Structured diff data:

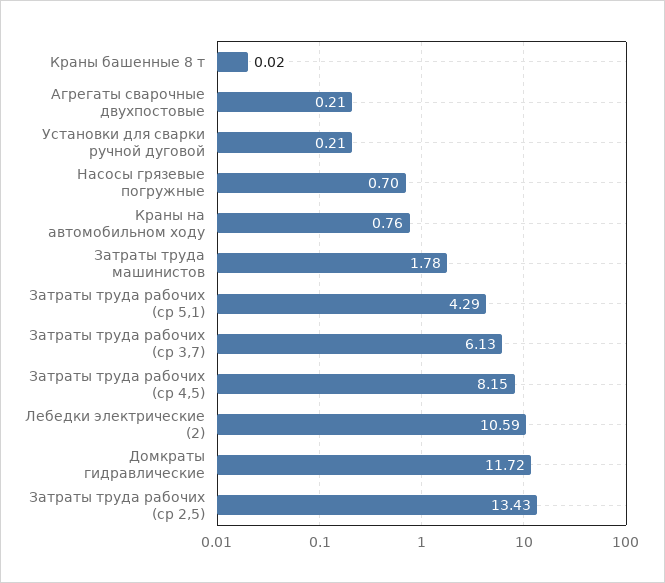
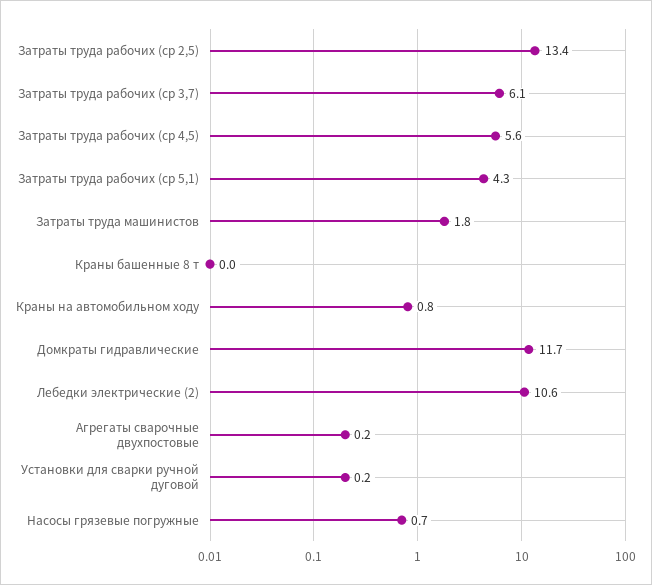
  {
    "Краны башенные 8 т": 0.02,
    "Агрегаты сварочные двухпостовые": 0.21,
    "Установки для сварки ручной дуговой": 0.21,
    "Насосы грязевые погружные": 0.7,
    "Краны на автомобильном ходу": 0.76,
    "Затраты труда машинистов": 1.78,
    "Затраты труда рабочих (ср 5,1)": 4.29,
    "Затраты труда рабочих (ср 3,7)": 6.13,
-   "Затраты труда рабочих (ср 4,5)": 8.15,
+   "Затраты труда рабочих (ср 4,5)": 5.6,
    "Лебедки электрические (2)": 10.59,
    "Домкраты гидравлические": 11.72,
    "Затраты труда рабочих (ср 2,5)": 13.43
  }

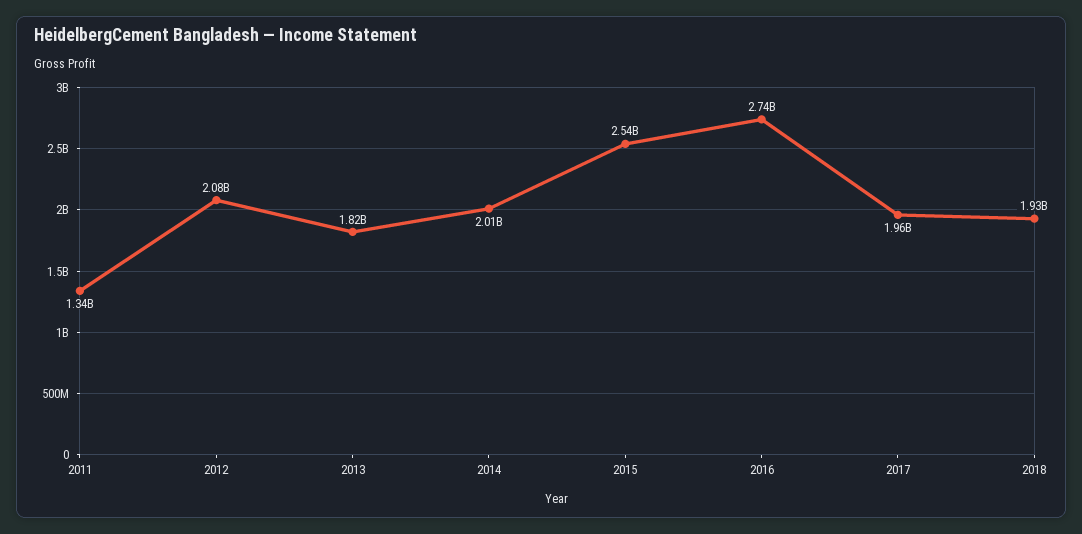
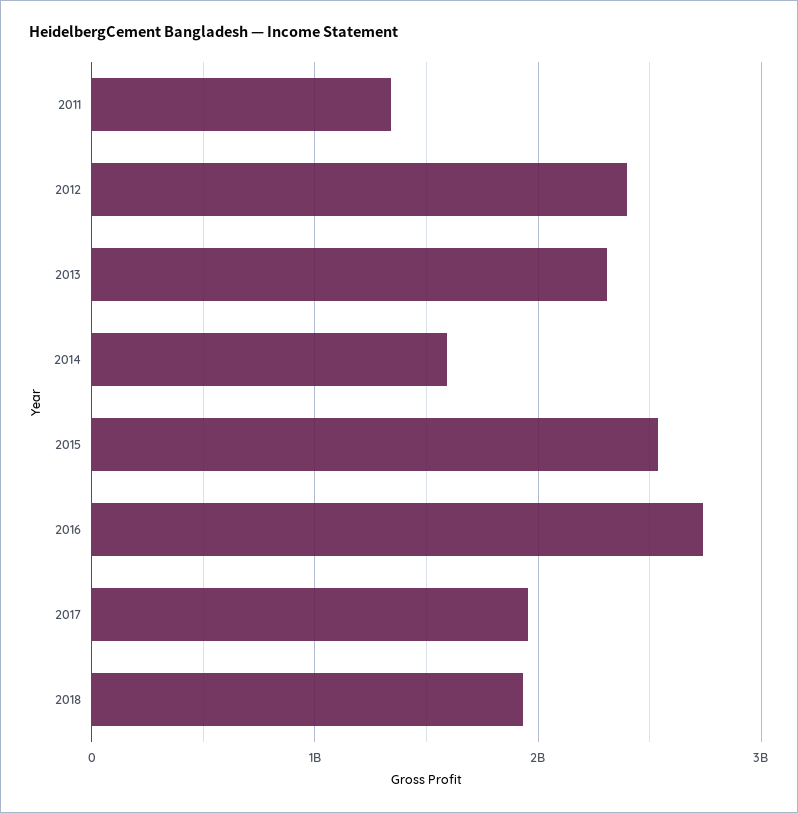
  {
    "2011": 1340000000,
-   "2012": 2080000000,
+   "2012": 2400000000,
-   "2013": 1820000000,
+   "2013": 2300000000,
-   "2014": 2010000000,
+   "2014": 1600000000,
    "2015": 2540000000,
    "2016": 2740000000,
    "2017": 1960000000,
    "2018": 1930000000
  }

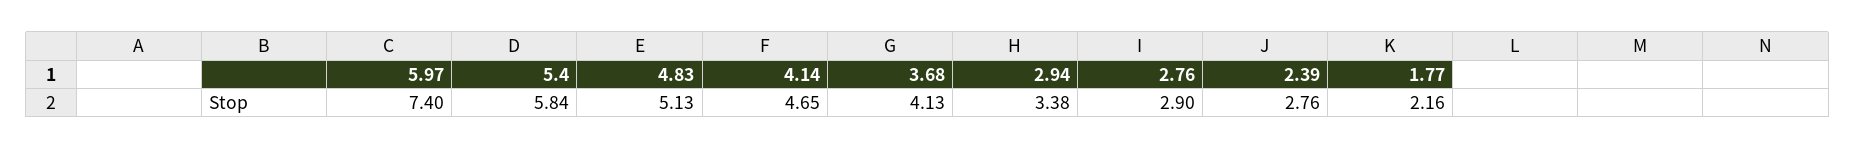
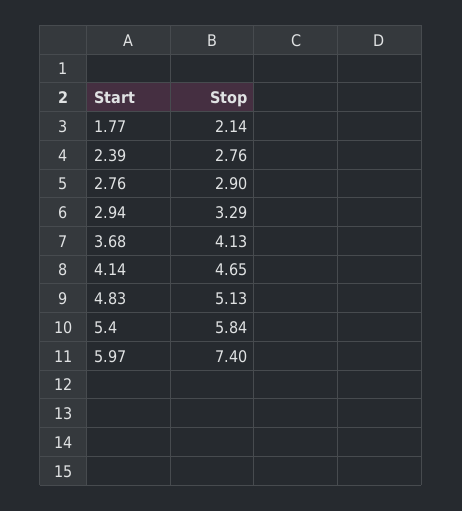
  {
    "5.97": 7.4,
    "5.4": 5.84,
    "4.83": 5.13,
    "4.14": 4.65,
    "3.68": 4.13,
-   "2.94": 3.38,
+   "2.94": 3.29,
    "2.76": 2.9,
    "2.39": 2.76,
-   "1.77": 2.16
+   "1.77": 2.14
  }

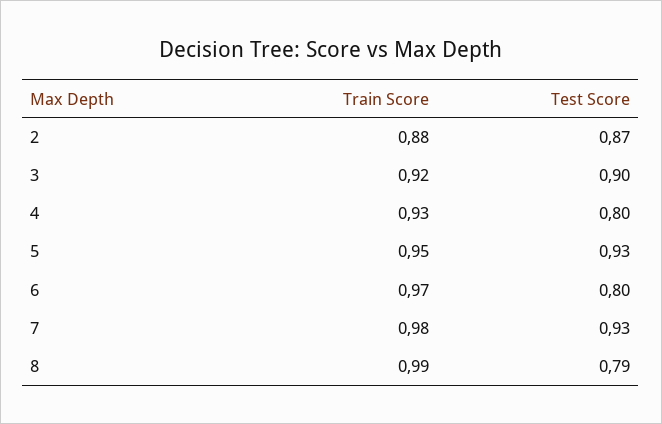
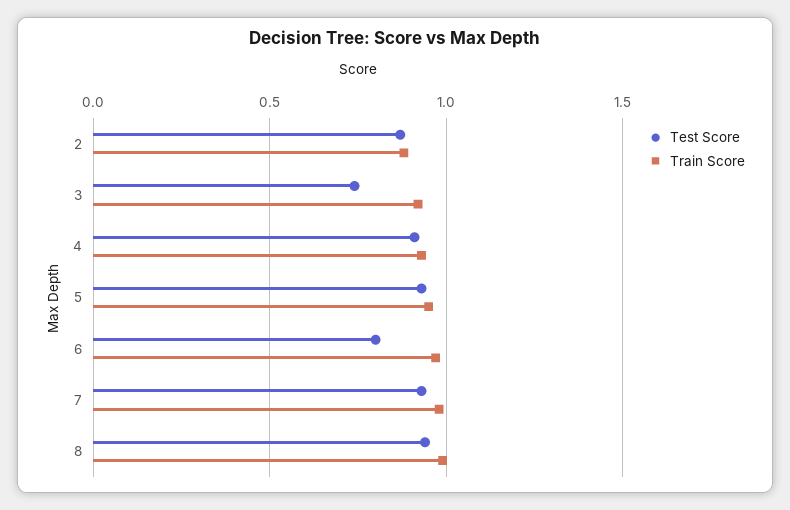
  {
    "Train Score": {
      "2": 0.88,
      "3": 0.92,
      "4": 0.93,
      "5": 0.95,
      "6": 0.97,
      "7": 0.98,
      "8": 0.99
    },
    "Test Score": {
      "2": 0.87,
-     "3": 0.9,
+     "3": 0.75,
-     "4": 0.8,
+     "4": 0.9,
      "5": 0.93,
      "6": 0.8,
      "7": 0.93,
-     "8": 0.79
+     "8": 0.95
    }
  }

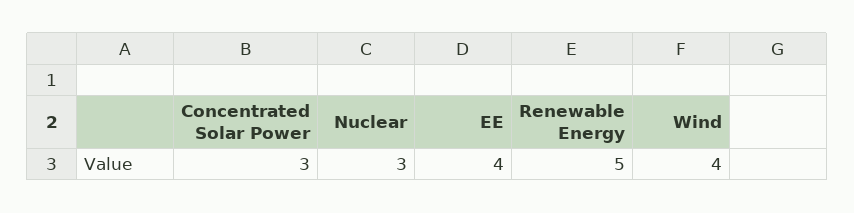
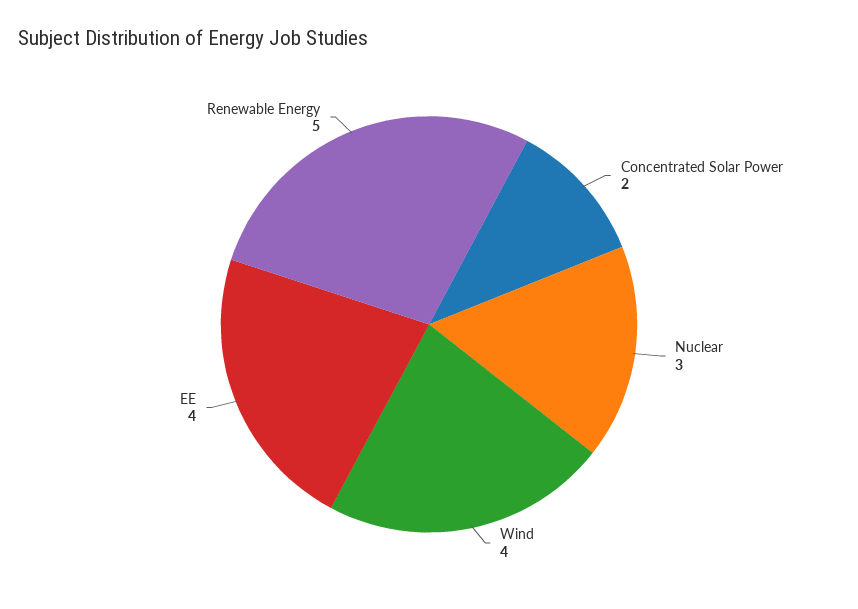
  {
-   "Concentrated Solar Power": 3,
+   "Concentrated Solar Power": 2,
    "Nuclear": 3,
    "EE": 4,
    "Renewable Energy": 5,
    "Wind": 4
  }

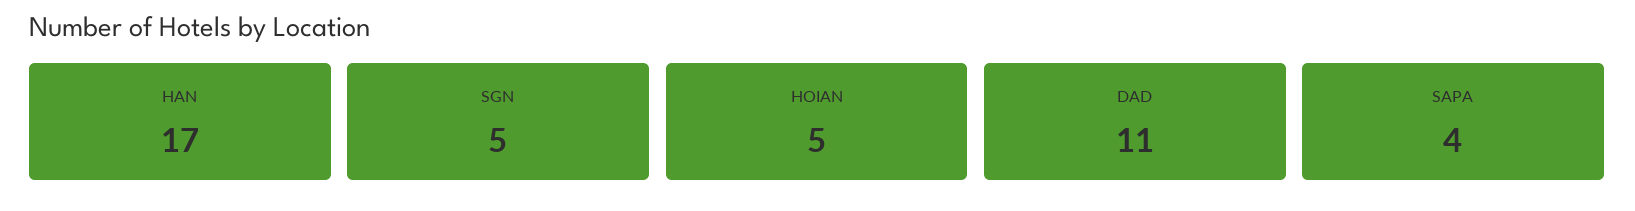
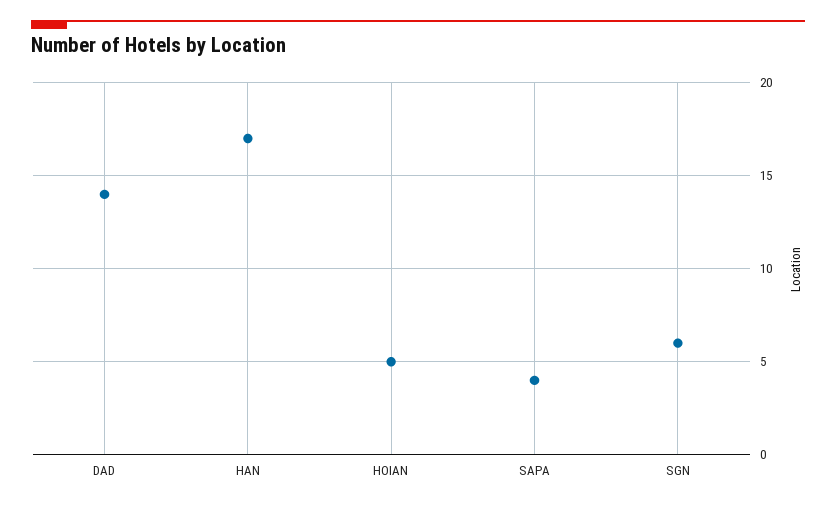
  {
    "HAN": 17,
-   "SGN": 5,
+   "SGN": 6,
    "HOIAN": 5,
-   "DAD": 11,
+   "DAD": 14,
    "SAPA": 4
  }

Aim of the exercise:
Every line of the entries above that includes "Power" should be copied.

Response to the task:
-   "Concentrated Solar Power": 3,
+   "Concentrated Solar Power": 2,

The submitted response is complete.